▶ ABOUT THIS EXERCISE
Render these lines as a Markdown table with a No. column and a Text column, one row per line and blank lines skipped. Leave the pictures out of the table.

Collected data
__________________________________________________

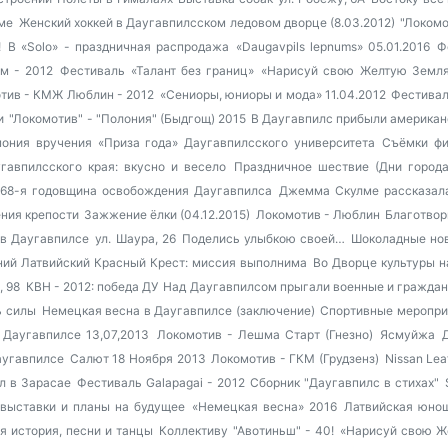
уме
Женский хоккей в Даугавпилсском ледовом дворце (8.03.2012)
"Локомо
!
В «Solo» - праздничная распродажа
«Daugavpils lepnums» 05.01.2016
Ф
м - 2012
Фестиваль «Талант без границ»
«Нарисуй свою Желтую Земля
тив - КМЖ Люблин - 2012
«Сениоры, юниоры и мода» 11.04.2012
Фестивал
и
"Локомотив" - "Полония" (Быдгощ) 2015
В Даугавпилс прибыли американ
ония вручения «Приза года» Даугавпилсского университета
Съёмки фи
гавпилсского края: вкусно и весело
Праздничное шествие (Дни города
68-я годовщина освобождения Даугавпилса
Джемма Скулме рассказала
ния крепости
Зажжение ёлки (04.12.2015)
Локомотив - Люблин
Благотвор
 в Даугавпилсе
ул. Шаура, 26
Поделись улыбкою своей…
Шоколадные нов
аний
Латвийский Красный Крест: миссия выполнима
Во Дворце культуры н
, 98
КВН - 2012: победа ДУ
Над Даугавпилсом прыгали военные и гражда
ь силы
Немецкая весна в Даугавпилсе (заключение)
Спортивные мероприя
 Даугавпилсе 13,07,2013
Локомотив - Лешма Старт (Гнезно)
Ясмуйжа
Даугавпилсе
Салют 18 Ноября 2013
Локомотив - ГКМ (Грудзенз)
Nissan Lea
л в Зарасае
Фестиваль Galapagai - 2012
Сборник "Даугавпилс в стихах"
 выставки и планы на будущее
«Немецкая весна» 2016
Латвийская юно
я история, песни и танцы
Коллективу "Авотиньш" - 40!
«Нарисуй свою Ж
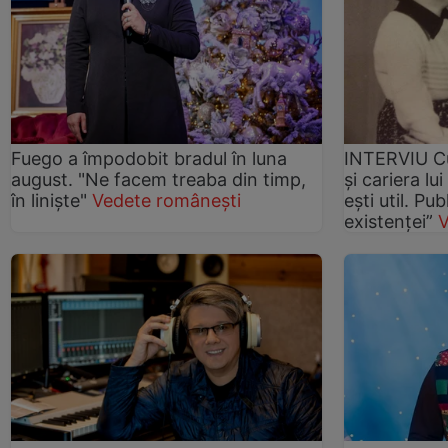
Fuego a împodobit bradul în luna
INTERVIU Cu
august. "Ne facem treaba din timp,
și cariera lu
în liniște"
Vedete românești
ești util. Pu
existenței”
V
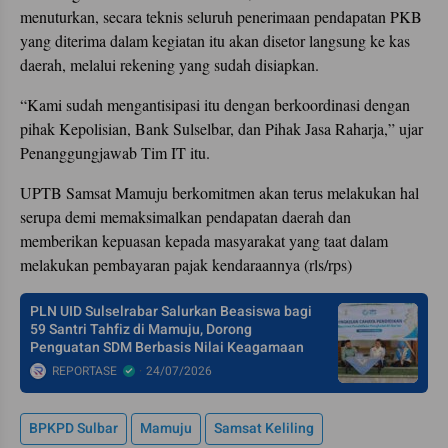
menuturkan, secara teknis seluruh penerimaan pendapatan PKB
yang diterima dalam kegiatan itu akan disetor langsung ke kas
daerah, melalui rekening yang sudah disiapkan.
“Kami sudah mengantisipasi itu dengan berkoordinasi dengan
pihak Kepolisian, Bank Sulselbar, dan Pihak Jasa Raharja,” ujar
Penanggungjawab Tim IT itu.
UPTB Samsat Mamuju berkomitmen akan terus melakukan hal
serupa demi memaksimalkan pendapatan daerah dan
memberikan kepuasan kepada masyarakat yang taat dalam
melakukan pembayaran pajak kendaraannya (rls/rps)
PLN UID Sulselrabar Salurkan Beasiswa bagi
59 Santri Tahfiz di Mamuju, Dorong
Penguatan SDM Berbasis Nilai Keagamaan
REPORTASE
24/07/2026
BPKPD Sulbar
Mamuju
Samsat Keliling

__________________________________________________

▶ SOLVED EXERCISE
| No. | Text |
|---|---|
| 1 | уме |
| 2 | Женский хоккей в Даугавпилсском ледовом дворце (8.03.2012) |
| 3 | "Локомо |
| 4 | ! |
| 5 | В «Solo» - праздничная распродажа |
| 6 | «Daugavpils lepnums» 05.01.2016 |
| 7 | Ф |
| 8 | м - 2012 |
| 9 | Фестиваль «Талант без границ» |
| 10 | «Нарисуй свою Желтую Земля |
| 11 | тив - КМЖ Люблин - 2012 |
| 12 | «Сениоры, юниоры и мода» 11.04.2012 |
| 13 | Фестивал |
| 14 | и |
| 15 | "Локомотив" - "Полония" (Быдгощ) 2015 |
| 16 | В Даугавпилс прибыли американ |
| 17 | ония вручения «Приза года» Даугавпилсского университета |
| 18 | Съёмки фи |
| 19 | гавпилсского края: вкусно и весело |
| 20 | Праздничное шествие (Дни города |
| 21 | 68-я годовщина освобождения Даугавпилса |
| 22 | Джемма Скулме рассказала |
| 23 | ния крепости |
| 24 | Зажжение ёлки (04.12.2015) |
| 25 | Локомотив - Люблин |
| 26 | Благотвор |
| 27 |  в Даугавпилсе |
| 28 | ул. Шаура, 26 |
| 29 | Поделись улыбкою своей… |
| 30 | Шоколадные нов |
| 31 | аний |
| 32 | Латвийский Красный Крест: миссия выполнима |
| 33 | Во Дворце культуры н |
| 34 | , 98 |
| 35 | КВН - 2012: победа ДУ |
| 36 | Над Даугавпилсом прыгали военные и гражда |
| 37 | ь силы |
| 38 | Немецкая весна в Даугавпилсе (заключение) |
| 39 | Спортивные мероприя |
| 40 |  Даугавпилсе 13,07,2013 |
| 41 | Локомотив - Лешма Старт (Гнезно) |
| 42 | Ясмуйжа |
| 43 | Даугавпилсе |
| 44 | Салют 18 Ноября 2013 |
| 45 | Локомотив - ГКМ (Грудзенз) |
| 46 | Nissan Lea |
| 47 | л в Зарасае |
| 48 | Фестиваль Galapagai - 2012 |
| 49 | Сборник "Даугавпилс в стихах" |
| 50 |  выставки и планы на будущее |
| 51 | «Немецкая весна» 2016 |
| 52 | Латвийская юно |
| 53 | я история, песни и танцы |
| 54 | Коллективу "Авотиньш" - 40! |
| 55 | «Нарисуй свою Ж |
| 56 | Fuego a împodobit bradul în luna |
| 57 | INTERVIU Cu |
| 58 | august. "Ne facem treaba din timp, |
| 59 | și cariera lu |
| 60 | în liniște" |
| 61 | Vedete românești |
| 62 | ești util. Pu |
| 63 | existenței” |
| 64 | V |
| 65 | menuturkan, secara teknis seluruh penerimaan pendapatan PKB |
| 66 | yang diterima dalam kegiatan itu akan disetor langsung ke kas |
| 67 | daerah, melalui rekening yang sudah disiapkan. |
| 68 | “Kami sudah mengantisipasi itu dengan berkoordinasi dengan |
| 69 | pihak Kepolisian, Bank Sulselbar, dan Pihak Jasa Raharja,” ujar |
| 70 | Penanggungjawab Tim IT itu. |
| 71 | UPTB Samsat Mamuju berkomitmen akan terus melakukan hal |
| 72 | serupa demi memaksimalkan pendapatan daerah dan |
| 73 | memberikan kepuasan kepada masyarakat yang taat dalam |
| 74 | melakukan pembayaran pajak kendaraannya (rls/rps) |
| 75 | PLN UID Sulselrabar Salurkan Beasiswa bagi |
| 76 | 59 Santri Tahfiz di Mamuju, Dorong |
| 77 | Penguatan SDM Berbasis Nilai Keagamaan |
| 78 | REPORTASE |
| 79 | 24/07/2026 |
| 80 | BPKPD Sulbar |
| 81 | Mamuju |
| 82 | Samsat Keliling |